- _JOB A_
In the passage on Solomon's temple, where had David established the capital?

Monday, September 03, 2012

Capital Project

            King Solomon built a temple.  That is quite a story.  His father, David, had established the capital in the old Jebusite city of Jerusalem, and had brought there the central symbols of Israelite religion:  the Ark of the Covenant, the tabernacle, and the priesthood.  David had wanted to build a temple, but God had said, “No thank you,” and insisted instead on establishing a house, a dynasty, for David.  Whatever the reason, somehow or other David never got around to building it.  There was always a strand of tradition that was fundamentally skeptical about, if not opposed to, the notion of a temple.  The Ark of the Covenant was moveable.  So was the tabernacle.  People sensed from the beginning that when Israel settled down, something would change.  They said that they feared becoming like all the other nations.  And they were right.  For the old basis of unity, the covenant allegiance with Yahweh, gradually gave way to empire.  Loyalty to the king and the king’s agenda supplanted loyalty to the Covenant and the Covenant’s God.

- _DATA RECORDS_

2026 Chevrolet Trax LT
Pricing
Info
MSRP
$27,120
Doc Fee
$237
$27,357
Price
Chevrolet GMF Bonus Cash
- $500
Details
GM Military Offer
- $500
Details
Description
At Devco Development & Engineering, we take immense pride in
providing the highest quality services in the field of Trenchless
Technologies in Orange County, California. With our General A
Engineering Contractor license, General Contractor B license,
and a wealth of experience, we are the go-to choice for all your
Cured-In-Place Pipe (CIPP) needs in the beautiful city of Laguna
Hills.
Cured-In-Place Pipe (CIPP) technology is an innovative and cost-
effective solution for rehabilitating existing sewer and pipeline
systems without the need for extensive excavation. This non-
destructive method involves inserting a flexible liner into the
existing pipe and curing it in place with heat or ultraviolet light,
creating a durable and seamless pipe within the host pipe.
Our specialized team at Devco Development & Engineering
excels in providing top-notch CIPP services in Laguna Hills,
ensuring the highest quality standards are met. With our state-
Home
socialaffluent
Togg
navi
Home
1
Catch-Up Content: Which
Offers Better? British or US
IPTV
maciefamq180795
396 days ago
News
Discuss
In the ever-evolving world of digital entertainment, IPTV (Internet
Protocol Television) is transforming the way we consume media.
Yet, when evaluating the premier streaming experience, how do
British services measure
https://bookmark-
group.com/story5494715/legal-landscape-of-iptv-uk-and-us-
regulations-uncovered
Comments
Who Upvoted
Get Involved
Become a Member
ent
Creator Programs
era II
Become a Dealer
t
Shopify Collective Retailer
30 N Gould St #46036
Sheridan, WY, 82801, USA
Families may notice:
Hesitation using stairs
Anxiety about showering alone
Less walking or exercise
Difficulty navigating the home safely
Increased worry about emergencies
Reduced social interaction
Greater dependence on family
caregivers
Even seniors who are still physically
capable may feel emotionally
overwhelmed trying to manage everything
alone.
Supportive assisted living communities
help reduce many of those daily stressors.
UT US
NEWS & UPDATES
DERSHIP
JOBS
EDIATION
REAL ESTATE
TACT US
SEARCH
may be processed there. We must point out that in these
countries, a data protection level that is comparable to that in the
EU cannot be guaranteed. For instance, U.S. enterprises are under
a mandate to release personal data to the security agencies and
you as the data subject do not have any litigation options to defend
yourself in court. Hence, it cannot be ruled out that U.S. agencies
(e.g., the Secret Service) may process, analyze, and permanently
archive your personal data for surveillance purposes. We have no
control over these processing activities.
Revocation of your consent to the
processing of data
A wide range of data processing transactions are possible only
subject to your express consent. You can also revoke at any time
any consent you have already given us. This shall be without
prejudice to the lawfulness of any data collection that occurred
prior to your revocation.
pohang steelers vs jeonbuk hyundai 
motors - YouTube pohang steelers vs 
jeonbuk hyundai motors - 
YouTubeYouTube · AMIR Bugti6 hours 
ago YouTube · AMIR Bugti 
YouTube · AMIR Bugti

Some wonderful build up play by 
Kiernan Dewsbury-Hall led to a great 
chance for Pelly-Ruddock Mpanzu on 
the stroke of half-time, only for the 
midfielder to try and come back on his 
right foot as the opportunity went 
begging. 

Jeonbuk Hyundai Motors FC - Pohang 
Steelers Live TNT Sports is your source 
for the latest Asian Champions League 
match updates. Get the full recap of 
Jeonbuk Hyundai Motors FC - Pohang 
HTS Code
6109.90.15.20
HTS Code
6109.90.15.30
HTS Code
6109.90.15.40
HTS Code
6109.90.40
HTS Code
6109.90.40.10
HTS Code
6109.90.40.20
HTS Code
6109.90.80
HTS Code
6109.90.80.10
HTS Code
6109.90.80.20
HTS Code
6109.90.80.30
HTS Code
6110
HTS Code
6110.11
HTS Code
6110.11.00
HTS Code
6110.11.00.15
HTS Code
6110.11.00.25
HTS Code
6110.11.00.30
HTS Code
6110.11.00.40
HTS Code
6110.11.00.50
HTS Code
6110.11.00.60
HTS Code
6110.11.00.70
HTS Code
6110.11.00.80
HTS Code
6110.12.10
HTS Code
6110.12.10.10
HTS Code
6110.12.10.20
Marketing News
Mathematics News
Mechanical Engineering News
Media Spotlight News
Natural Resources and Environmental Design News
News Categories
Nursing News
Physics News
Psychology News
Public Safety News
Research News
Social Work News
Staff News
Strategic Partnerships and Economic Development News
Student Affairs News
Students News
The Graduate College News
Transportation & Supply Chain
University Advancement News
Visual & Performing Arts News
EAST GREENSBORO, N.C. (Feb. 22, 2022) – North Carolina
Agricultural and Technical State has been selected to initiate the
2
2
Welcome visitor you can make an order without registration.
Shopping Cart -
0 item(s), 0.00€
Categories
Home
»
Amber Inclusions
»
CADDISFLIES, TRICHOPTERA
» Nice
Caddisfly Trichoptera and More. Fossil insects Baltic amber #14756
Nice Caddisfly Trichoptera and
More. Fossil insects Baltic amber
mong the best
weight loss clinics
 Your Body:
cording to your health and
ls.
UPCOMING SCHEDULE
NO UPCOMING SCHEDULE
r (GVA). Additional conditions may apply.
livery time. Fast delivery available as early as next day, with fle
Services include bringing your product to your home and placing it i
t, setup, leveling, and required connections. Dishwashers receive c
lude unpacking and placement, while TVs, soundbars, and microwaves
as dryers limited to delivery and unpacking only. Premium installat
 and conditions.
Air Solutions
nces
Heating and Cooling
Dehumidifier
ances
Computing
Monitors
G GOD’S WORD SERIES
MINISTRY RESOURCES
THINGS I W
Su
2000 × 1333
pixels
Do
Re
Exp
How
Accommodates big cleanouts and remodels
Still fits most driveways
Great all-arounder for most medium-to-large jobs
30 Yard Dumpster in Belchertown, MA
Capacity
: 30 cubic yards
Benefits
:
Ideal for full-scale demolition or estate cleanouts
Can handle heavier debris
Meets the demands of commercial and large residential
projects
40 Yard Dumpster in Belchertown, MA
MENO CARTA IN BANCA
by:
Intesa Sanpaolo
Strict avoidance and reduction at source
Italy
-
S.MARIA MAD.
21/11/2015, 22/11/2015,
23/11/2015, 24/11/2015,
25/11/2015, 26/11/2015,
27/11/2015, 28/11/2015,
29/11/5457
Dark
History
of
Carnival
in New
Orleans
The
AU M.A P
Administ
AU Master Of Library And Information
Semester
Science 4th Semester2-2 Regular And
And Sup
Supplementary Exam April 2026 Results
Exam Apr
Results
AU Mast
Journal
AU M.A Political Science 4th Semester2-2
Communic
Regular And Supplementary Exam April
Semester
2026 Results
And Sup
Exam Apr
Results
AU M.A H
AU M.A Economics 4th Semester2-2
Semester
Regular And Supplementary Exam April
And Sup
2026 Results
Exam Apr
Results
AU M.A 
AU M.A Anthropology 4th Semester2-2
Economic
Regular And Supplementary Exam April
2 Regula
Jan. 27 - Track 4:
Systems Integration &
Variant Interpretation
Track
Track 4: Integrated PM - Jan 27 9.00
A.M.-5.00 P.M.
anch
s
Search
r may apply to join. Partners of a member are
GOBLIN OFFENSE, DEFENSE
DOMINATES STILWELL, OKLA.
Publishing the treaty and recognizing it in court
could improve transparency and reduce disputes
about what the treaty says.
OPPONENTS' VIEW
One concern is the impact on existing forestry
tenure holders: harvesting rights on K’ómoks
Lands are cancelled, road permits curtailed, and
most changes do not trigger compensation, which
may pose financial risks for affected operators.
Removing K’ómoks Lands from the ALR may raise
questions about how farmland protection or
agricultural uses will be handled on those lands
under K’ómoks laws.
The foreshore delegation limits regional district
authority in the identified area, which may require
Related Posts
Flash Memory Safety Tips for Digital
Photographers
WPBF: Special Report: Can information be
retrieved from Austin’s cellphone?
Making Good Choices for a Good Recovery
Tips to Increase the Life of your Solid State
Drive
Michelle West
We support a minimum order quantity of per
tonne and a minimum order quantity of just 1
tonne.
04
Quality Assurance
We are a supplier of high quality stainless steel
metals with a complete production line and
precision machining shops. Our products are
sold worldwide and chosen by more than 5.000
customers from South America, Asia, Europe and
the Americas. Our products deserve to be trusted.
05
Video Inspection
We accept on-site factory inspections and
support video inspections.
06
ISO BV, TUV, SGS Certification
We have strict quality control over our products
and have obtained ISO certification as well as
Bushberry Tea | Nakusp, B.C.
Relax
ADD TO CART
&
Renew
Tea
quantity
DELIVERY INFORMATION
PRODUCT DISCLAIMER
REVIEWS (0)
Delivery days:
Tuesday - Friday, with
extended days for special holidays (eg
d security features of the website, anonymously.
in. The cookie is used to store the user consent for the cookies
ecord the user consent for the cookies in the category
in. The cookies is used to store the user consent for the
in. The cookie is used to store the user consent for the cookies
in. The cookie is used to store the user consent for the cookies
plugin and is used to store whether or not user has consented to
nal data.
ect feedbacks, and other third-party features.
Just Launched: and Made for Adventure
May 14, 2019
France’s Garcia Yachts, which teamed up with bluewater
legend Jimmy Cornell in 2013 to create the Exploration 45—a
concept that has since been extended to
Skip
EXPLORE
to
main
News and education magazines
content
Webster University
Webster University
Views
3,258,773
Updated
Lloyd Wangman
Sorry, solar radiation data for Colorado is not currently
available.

- _JOB B_
Will you reproduce the records word for word, from their first line through the line that contains "existing pipe and", both lines included?

- _EXPECTED OUTPUT A_
In the old Jebusite city of Jerusalem.

- _EXPECTED OUTPUT B_
2026 Chevrolet Trax LT
Pricing
Info
MSRP
$27,120
Doc Fee
$237
$27,357
Price
Chevrolet GMF Bonus Cash
- $500
Details
GM Military Offer
- $500
Details
Description
At Devco Development & Engineering, we take immense pride in
providing the highest quality services in the field of Trenchless
Technologies in Orange County, California. With our General A
Engineering Contractor license, General Contractor B license,
and a wealth of experience, we are the go-to choice for all your
Cured-In-Place Pipe (CIPP) needs in the beautiful city of Laguna
Hills.
Cured-In-Place Pipe (CIPP) technology is an innovative and cost-
effective solution for rehabilitating existing sewer and pipeline
systems without the need for extensive excavation. This non-
destructive method involves inserting a flexible liner into the
existing pipe and curing it in place with heat or ultraviolet light,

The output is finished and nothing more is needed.